* **O que fazer**
Prossiga com a notícia sobre o fechamento do Ibovespa, começando logo após a última frase apresentada.

* **Trecho do texto**
────

Uma declaração do presidente Jair Bolsonaro pedindo juros mais baixos no Banco do Brasil colocou um freio no movimento de alta do Ibovespa nesta segunda-feira, 29. O índice, que avançava para o patamar dos 97 mil pontos, cedeu com a virada dos bancos para o terreno negativo e oscilou próximo à estabilidade durante todo o período da tarde. Ao final do pregão, o indicador marcou 96.187,75 pontos, com baixa de 0,05%. Os negócios somaram R$ 10,1 bilhões e ficaram abaixo da média dos últimos dias, justamente pelo longo período operando em torno da estabilidade. Durante sua participação na abertura da Agrishow, Bolsonaro defendeu a redução dos juros do Banco do Brasil para o fomento ao crédito rural. O presidente se dirigiu ao presidente do BB, Rubem Novaes, e, em tom de bom humor, disse: "Apelo, Rubem, para seu coração e patriotismo, que esses juros caiam um pouco mais". Bolsonaro afirmou durante o evento que o governo irá liberar R$ 1 bilhão para o programa de seguro rural, mas não detalhes sobre o crédito.
A declaração sobre os juros teve efeito imediato sobre as ações do Banco do Brasil, que abandonaram o sinal de alta com o qual vinham operando. A virada dos papéis do BB contaminou as demais ações do setor financeiro que, juntas, representam cerca de 30% da composição do Ibovespa. Assim, o Ibovespa anulou os ganhos e chegou à mínima de 96.003,57 pontos (-0,24%).
Interferência
Para Matheus Amaral, analista da Toro Investimentos, o desempenho do Ibovespa nesta segunda-feira foi resultado de diversos fatores, mas com grande influência dos bancos, devido ao peso desses papéis na composição do Ibovespa. Houve notícias corporativas positivas, como a intenção da Petrobrás de vender novos ativos, que acabaram por ser limitadas pela cautela do investidor. "Aquilo que o presidente tanto criticou no governo Dilma é o que está acontecendo agora. O mercado ficou cauteloso porque esse episódio se soma a outros dois recentes: o da influência nos preços do diesel e a retirada da campanha publicitária do Banco do Brasil, com demissão do diretor de marketing", disse Amaral. Ao final do pregão, BB ON ainda conseguiu variação positiva de 0,04%. Já Bradesco PN caiu 1,31% e Itaú Unibanco PN perdeu 0,80%. A "contaminação" de outras ações de bancos, explica Amaral, se dá pela questão da competitividade, uma vez que as outras instituições seriam obrigadas a acompanhar uma eventual redução de juros do BB. "O BB é uma ferramenta de pressão sobre outros bancos", afirmou o analista. A proximidade do feriado de 1º de Maio esvaziou o noticiário em torno da reforma da Previdência, uma vez que não se espera grandes definições na comissão especial da Câmara que analisará a proposta. Ainda assim, os integrantes da comissão realizam uma série de reuniões informais na tentativa de dar continuidade aos trabalhos antes do feriado. A expectativa é de que pelo menos o calendário da comissão seja definido. Os deputados têm um prazo de 10 sessões deliberativas no plenário para que possam apresentar emendas à Proposta de Emenda à Constituição (PEC) da reforma e isto só deve começar a contar na próxima semana. Ainda na análise por ações, os papéis da Petrobrás tiveram desempenhos distintos, com baixa de 0,46% da ação ordinária e alta de 0,44% da ação preferencial. Na noite de sexta-feira, o presidente da estatal, Roberto Castello Branco, disse ao Broadcast que a Petrobrás quer se desfazer de seus negócios de distribuição de gás e da rede de postos de combustíveis no Uruguai.

────

* **Dados do exercício**
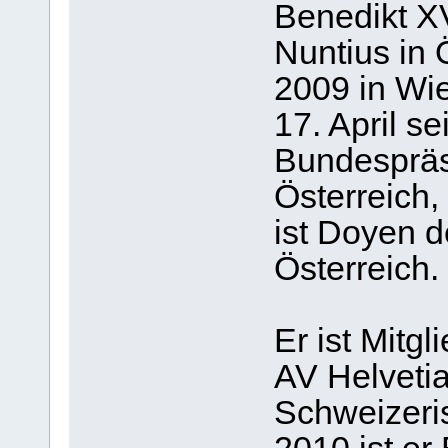
Benedikt X
Nuntius in Ö
2009 in Wi
17. April s
Bundespräs
Österreich, 
ist Doyen d
Österreich.
Er ist Mitg
AV Helveti
Schweizeri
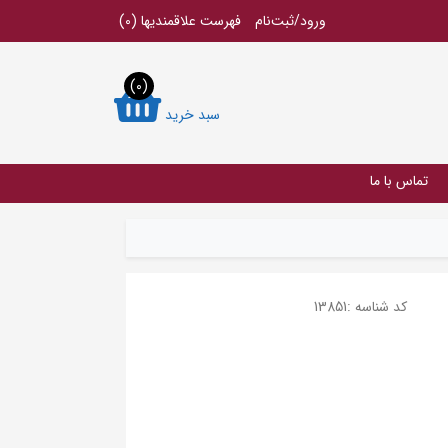
ورود/ثبت‌نام
فهرست علاقمندیها
(0)
(0)
سبد خرید
تماس با ما
کد شناسه :
13851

────

* **Espaço da resposta**
Dólar
O dólar voltou a subir, após cair nas últimas duas sessões. Em dia de agenda doméstica esvaziada e mercado volátil pela manhã, operadores ressaltam que a disputa entre investidores para a definição do referencial Ptax de abril ganhou força na tarde desta segunda-feira, 29, e acabou pesando nas cotações, com os investidores comprados, aqueles que apostam na alta da moeda, levando a melhor. No exterior, o dólar caiu ante a maioria das moedas fortes e emergentes, com a visão de que os juros podem ser cortados nos Estados Unidos no segundo semestre. No Brasil, o dólar à vista terminou em alta de 0,24%, a R$ 3,9409. A moeda chegou a cair a R$ 3,9216, na mínima do dia, e a bater em R$ 3,9446 na máxima. O principal tema monitorado pelo mercado, a reforma da Previdência, ressalta o operador da Advanced Corretora, Alessandro Faganello, não deve ter novidades nesta semana. A comissão especial só deve se reunir para discutir o assunto na semana que vem.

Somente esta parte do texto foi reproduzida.